> [WRITTEN EXERCISE]: Copy every line of the entries below word for word.

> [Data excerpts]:

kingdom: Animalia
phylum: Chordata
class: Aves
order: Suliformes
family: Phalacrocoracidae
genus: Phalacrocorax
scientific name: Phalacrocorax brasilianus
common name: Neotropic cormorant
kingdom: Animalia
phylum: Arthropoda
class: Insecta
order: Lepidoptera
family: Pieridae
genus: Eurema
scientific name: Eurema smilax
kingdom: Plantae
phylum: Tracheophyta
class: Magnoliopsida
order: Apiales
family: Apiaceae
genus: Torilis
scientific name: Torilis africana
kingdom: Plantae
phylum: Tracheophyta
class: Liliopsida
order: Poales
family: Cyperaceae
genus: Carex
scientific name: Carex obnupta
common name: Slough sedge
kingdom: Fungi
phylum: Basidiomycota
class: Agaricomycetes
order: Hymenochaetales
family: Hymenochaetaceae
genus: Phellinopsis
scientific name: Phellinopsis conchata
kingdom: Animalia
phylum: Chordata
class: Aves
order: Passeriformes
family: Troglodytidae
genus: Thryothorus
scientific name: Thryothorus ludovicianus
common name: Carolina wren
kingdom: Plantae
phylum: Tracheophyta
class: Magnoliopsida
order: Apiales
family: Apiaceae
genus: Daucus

> [CORRECT RESULT]:
kingdom: Animalia
phylum: Chordata
class: Aves
order: Suliformes
family: Phalacrocoracidae
genus: Phalacrocorax
scientific name: Phalacrocorax brasilianus
common name: Neotropic cormorant
kingdom: Animalia
phylum: Arthropoda
class: Insecta
order: Lepidoptera
family: Pieridae
genus: Eurema
scientific name: Eurema smilax
kingdom: Plantae
phylum: Tracheophyta
class: Magnoliopsida
order: Apiales
family: Apiaceae
genus: Torilis
scientific name: Torilis africana
kingdom: Plantae
phylum: Tracheophyta
class: Liliopsida
order: Poales
family: Cyperaceae
genus: Carex
scientific name: Carex obnupta
common name: Slough sedge
kingdom: Fungi
phylum: Basidiomycota
class: Agaricomycetes
order: Hymenochaetales
family: Hymenochaetaceae
genus: Phellinopsis
scientific name: Phellinopsis conchata
kingdom: Animalia
phylum: Chordata
class: Aves
order: Passeriformes
family: Troglodytidae
genus: Thryothorus
scientific name: Thryothorus ludovicianus
common name: Carolina wren
kingdom: Plantae
phylum: Tracheophyta
class: Magnoliopsida
order: Apiales
family: Apiaceae
genus: Daucus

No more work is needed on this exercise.